It’s been a while since we’ve gone under the gavel, so we bring you back with this installment of yet another patent infringment dispute. A company named Tsera, LLC has filed a suit in Texas Eastern District Court alleging that more than 20 companies, among them Microsoft, Philips, LG, and, naturally, Apple, have violated Tsera’s patent for touch-sensitive interfaces.
Patent 6,639,584, granted in 2003, covers “Methods and apparatus for controlling a portable electronic device using a touchpad.” The patent describes ways to use finger gestures to operate a device, such as an MP3 player, in order to help reduce the need for buttons, enhance usability, and cut manufacturing costs. On the face of it, sure, that would seem pretty damning for Apple, especially as Tsera claims that Cupertino has been aware of the patent since 2004 and has been blatantly ignoring it.
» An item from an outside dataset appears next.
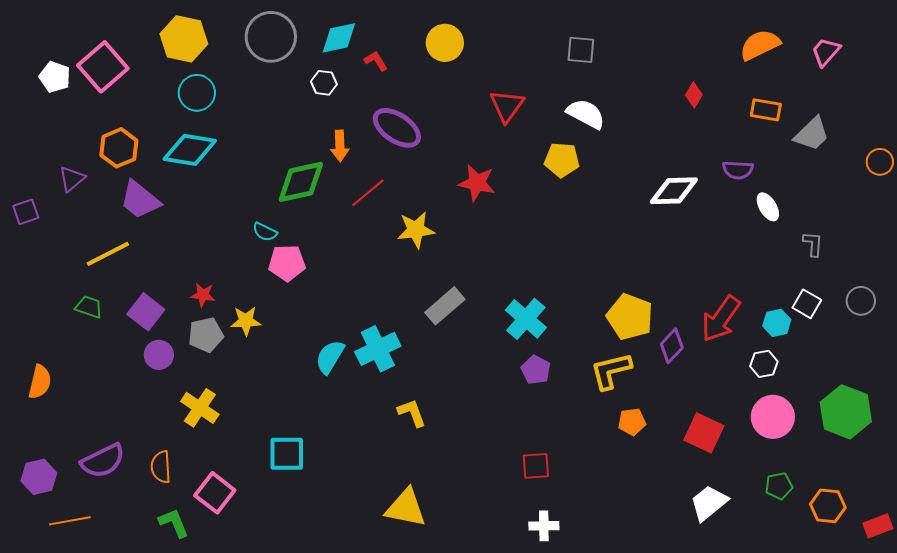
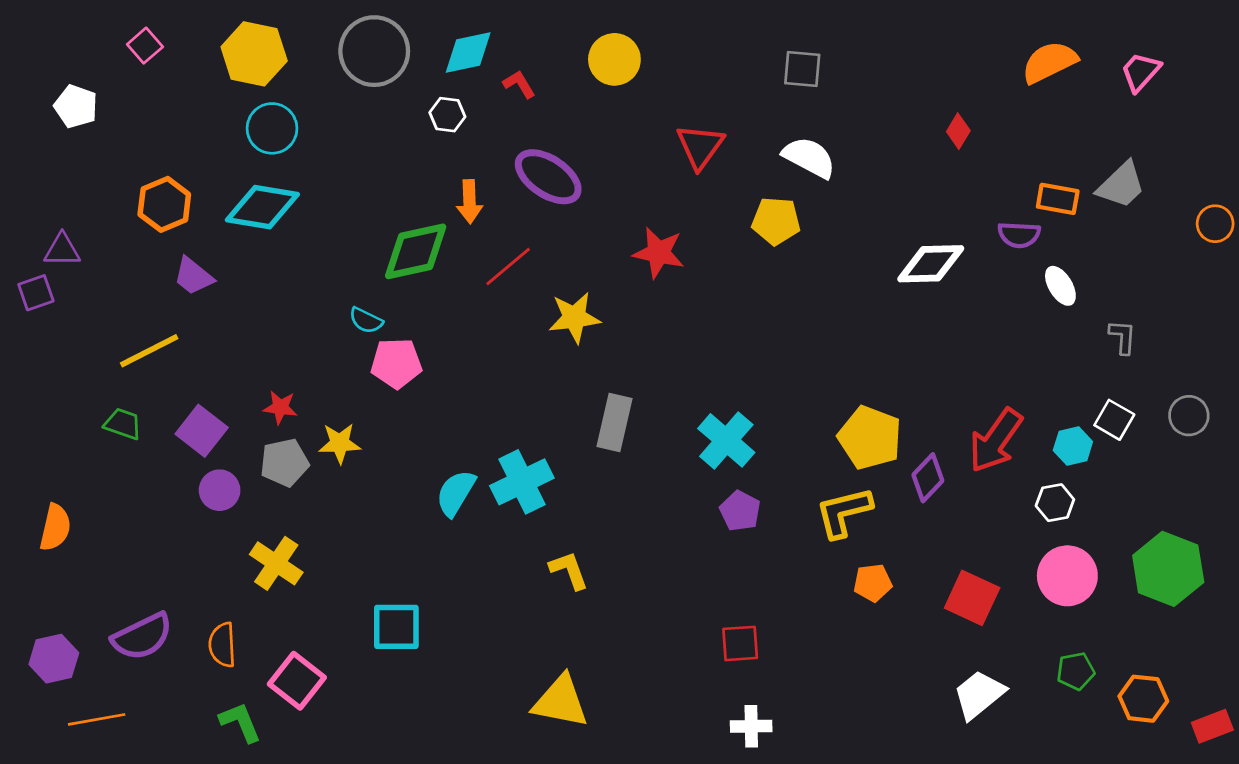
pink square: (103, 67) -> (145, 46), moved, size x0.5
orange rectangle: (766, 110) -> (1058, 199), moved
purple triangle: (72, 179) -> (62, 250), moved, turned 40
purple trapezoid: (140, 200) -> (193, 276), size x0.7
gray rectangle: (445, 306) -> (614, 423), turned -36

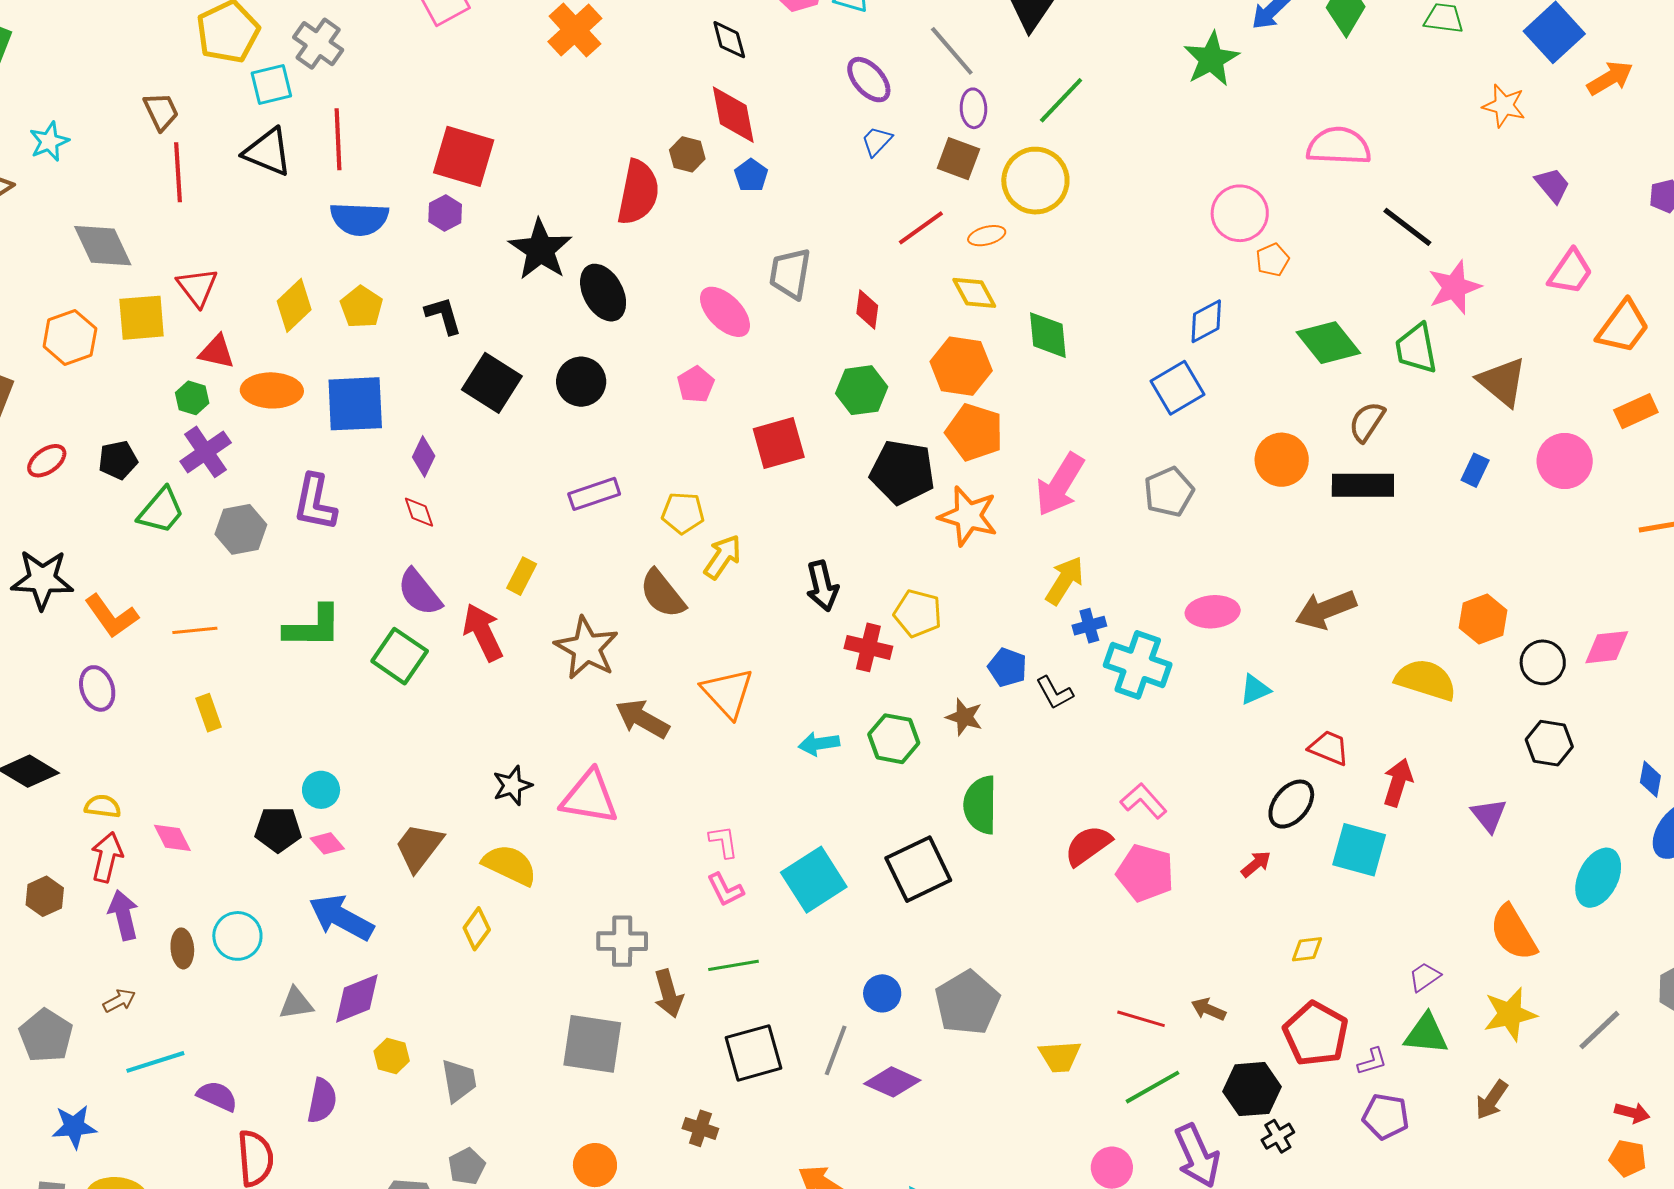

On the other hand, the fact that this suit was filed in Texas and that you’ve never heard of Tsera, LLC should raise some red flags. Texas courts are notorious for being friendly to plaintiffs in patent infringement suits, and I couldn’t turn up hide nor hair of Tsera. Nor will you find Tsera mentioned in the filed patent, which is registered under the name of inventor Chuang Li of Saratoga, California.
Despite the many defendants named in the suit, Apple is particularly in the crosshairs—gee, wonder why?—and Tsera is seeking triple damages from the company, as well as royalties from all further use of touchpad technology by the defendants.
Given that Apple’s iPods have been using touch-sensitive technology in some form or another since the second-generation iPod, one wonders why Tsera waited so long to file its suit. And while I’m about as far from a lawyer as you can get without actually being Mark-Paul Gosselar, I’d guess that this will follow a couple steps: 1) Apple’s lawyers (and those of the company’s co-defendants) will try to get the case dismissed via whatever means they can; 2) if that fails, the defendants will try to settle out of court—after all, nothing ends patent litigation like big sacks of unmarked non-sequential bills in small denominations.
Then again, maybe I’m wrong, and this will become the trial of the century, the 12 Angry Men of our times, taught in history class alongside the Scopes Monkey Trial. But I’m going to go out on a limb and say “probably not.”